Why not carry the message of the MSF experience to this concern? From Ebola to imbalance. Acting together, prominent NGOs could draw attention to this crisis of imbalance, by issuing a wake-up call, to get plural sector communities and public sector authorities as well as responsible businesses in the private sector working together for balance. For example, what if a group of prominent NGOs published a compelling manifesto about what needs to be done to restore balance in society?

Who better than the NGOs on the ground, beyond the formal conferences in the fancy facilities—as was MSF, experiencing the consequences of Ebola firsthand? Do not the characteristics of many NGOs make them suitable for doing this, especially those not dependent on government or corporate funding? (MSF, for example, gets 94% of its funding from private donors.) Moreover, many NGOs have the capacity, and the legitimacy, to carry their messages far and wide. Their voices are global, yet they are organized locally, in communities that are networked around the world. And being committed to a cause, they can generate the altruism, the energy, the courage, and the flexibility necessary to act decisively.

Common Cause

But why would any NGO want to do this? Because while each has its own cause, together they have common cause: the imbalance that creates, or at least exacerbates, the very problems with which they have to deal. This imbalance is causing the degradation of our environments, which is the concern of Greenpeace, the demise of our democracies, which is addressed by Amnesty International , and the degradation of ourselves, which MSF faces most literally in war zones. Imbalance is the meta-issue behind many of the NGO’s own issues.

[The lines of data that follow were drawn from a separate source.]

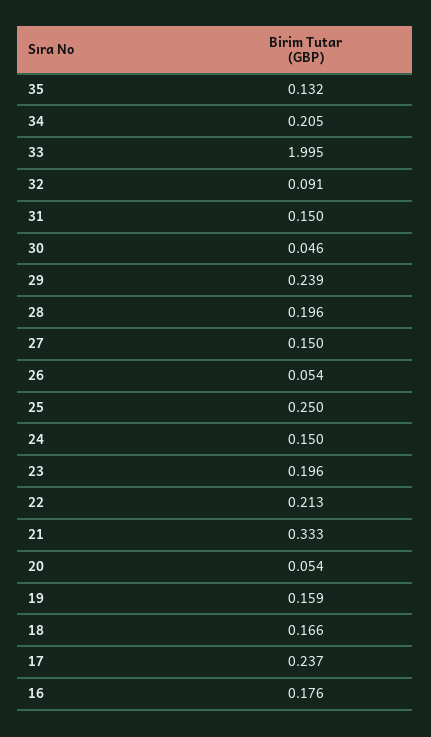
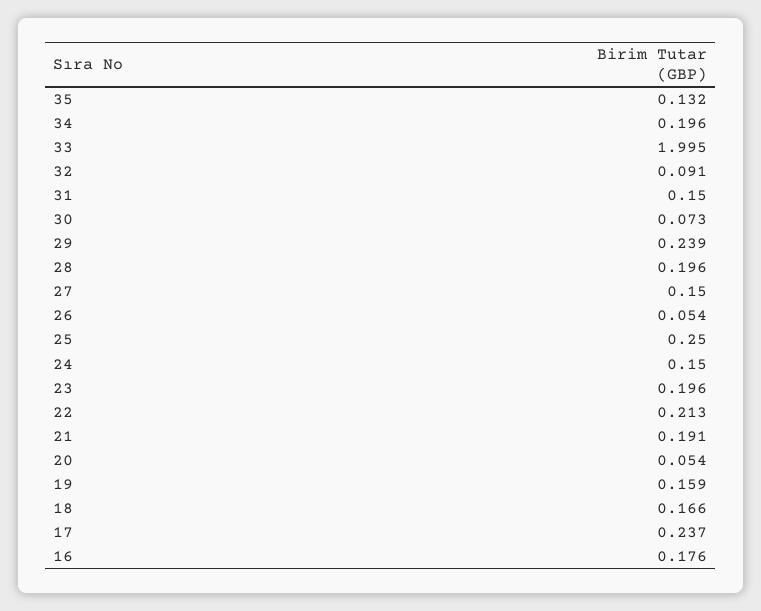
34: 0.205 -> 0.196
30: 0.046 -> 0.073
21: 0.333 -> 0.191

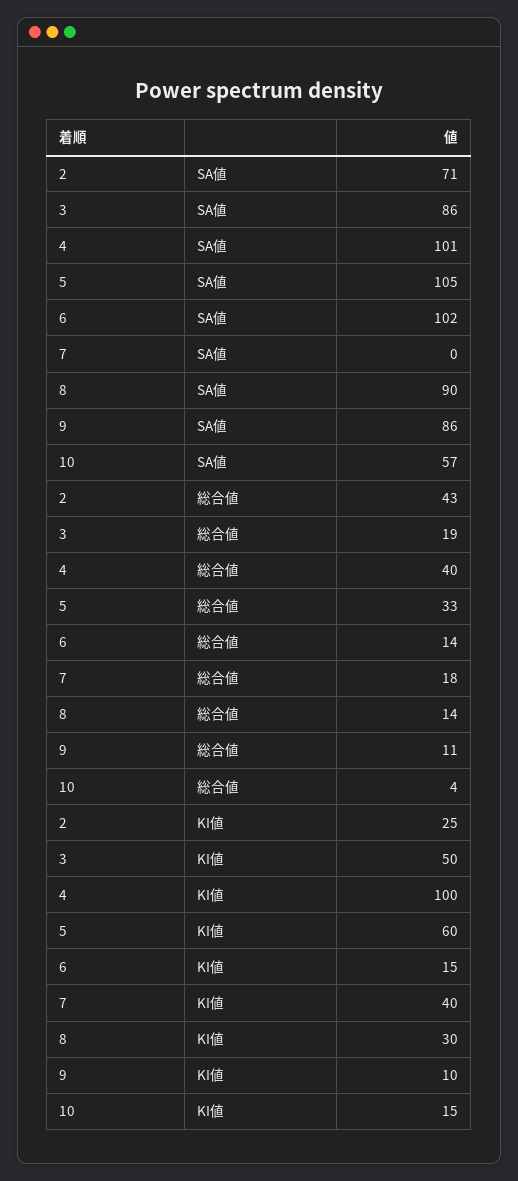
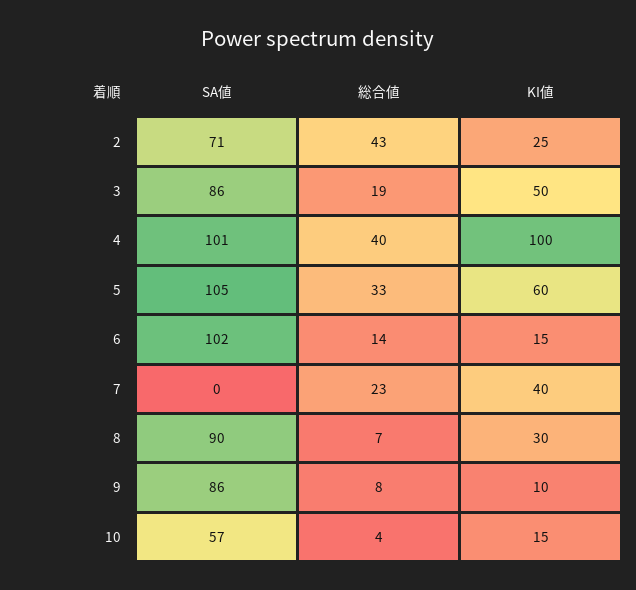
7, 総合値: 18 -> 23
8, 総合値: 14 -> 7
9, 総合値: 11 -> 8

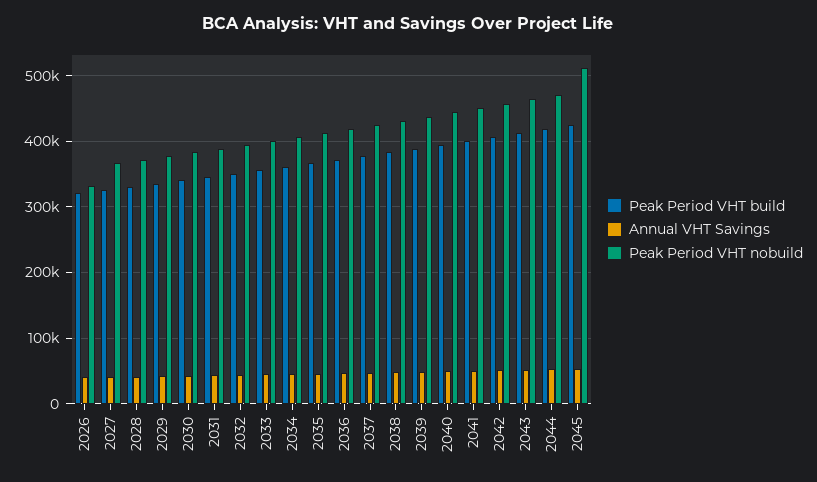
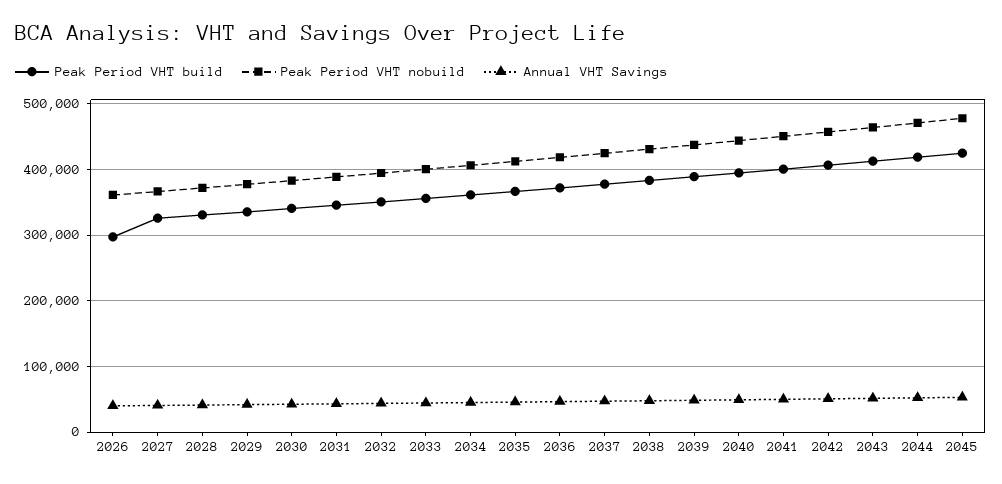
Peak Period VHT build, 2026: 320000 -> 300000
Peak Period VHT nobuild, 2026: 330000 -> 360000
Peak Period VHT nobuild, 2045: 510000 -> 480000

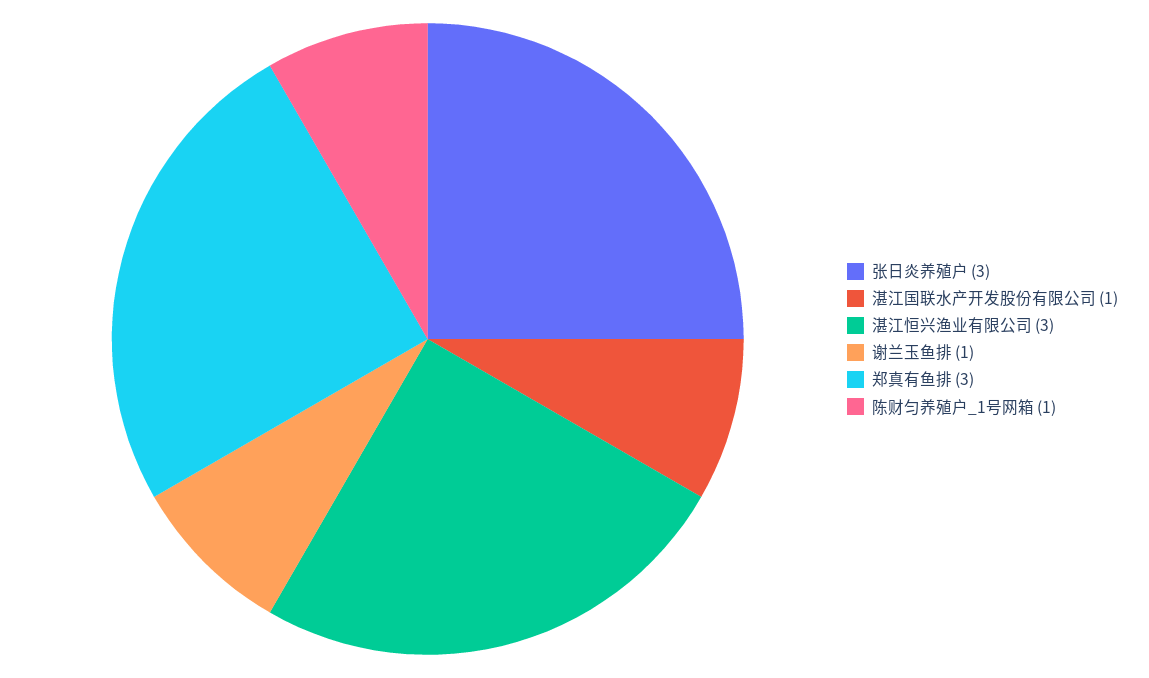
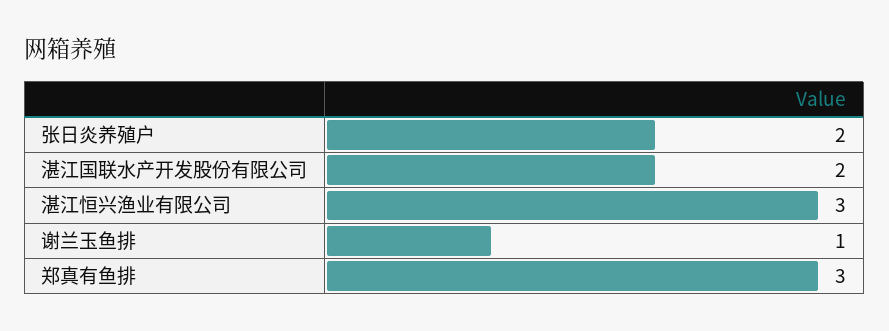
张日炎养殖户: 3 -> 2
湛江国联水产开发股份有限公司: 1 -> 2
陈财匀养殖户_1号网箱: 1 -> none

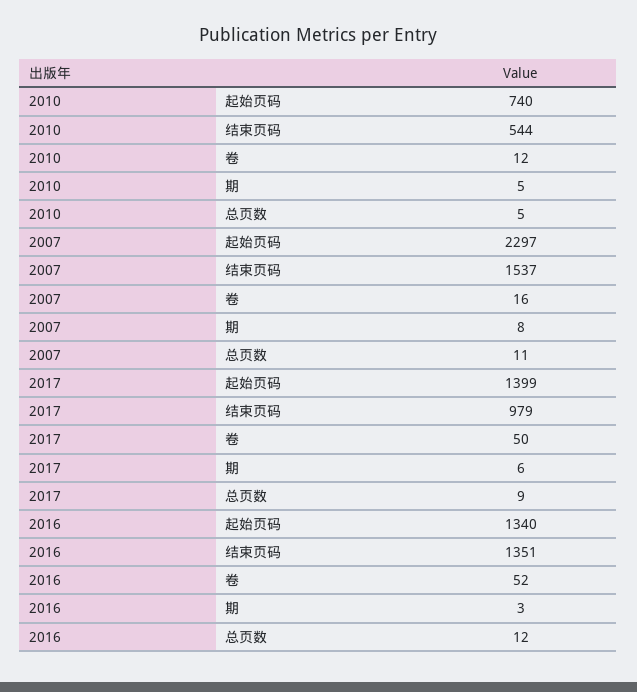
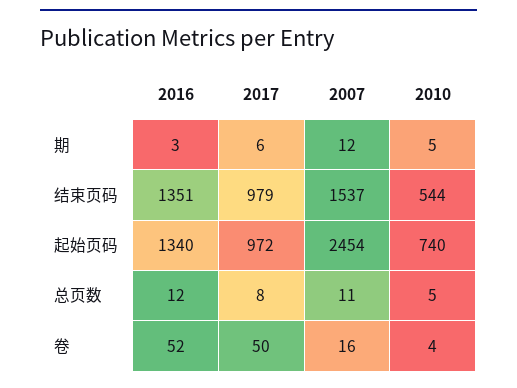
2010, 卷: 12 -> 4
2007, 起始页码: 2297 -> 2454
2007, 期: 8 -> 12
2017, 起始页码: 1399 -> 972
2017, 总页数: 9 -> 8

To do this, however, the NGOs will have to get their collective act together, which they can be reluctant to do.  Well, private sector businesses do this quite effectively—it is a major factor behind their power. (Compare the conferences of the World Economic Forum with those of the World Social Forum: one super-organized and highly-reported, the other disorderly and  obscure.)  Businesses may compete with each other in the marketplace, but when they want something broader, such as reduced taxes, they know how to work together, for example by using their chambers of commerce. Why not the NGOs?

Back to Balance

The centuries-old divide between right and left, namely private sector interests versus public sector controls, has obscured the pivotal role that the plural sector can play in dealing with major social problems. A stable society, like a stable stool, has to sit on three legs—public. private, and plural sectors—not two (public and private), let alone one (public communism, private capitalism, or community populism). This will happen only when the plural sector takes its place alongside those called private and public (hence this label plural sector, instead of “civil society” or “not-for-profits, etc.).

Nobody can expect any NGO to forgo its specific cause for common cause.  But the future of our progeny and our planet surely merits greater attention to common cause—from the NGOs and the rest of us. Together we face challenges from warming, weapons, and the skewed distribution of wealth. This is our looming crisis, vast and multi-faceted. Thanks to the vast and multi-faceted efforts that were eventually mobilized, Ebola was contained. Our imbalance needs to be.

© Henry Mintzberg and Joanne Liu 2019. Joanne is completing her second term as International President of Doctors Without Borders.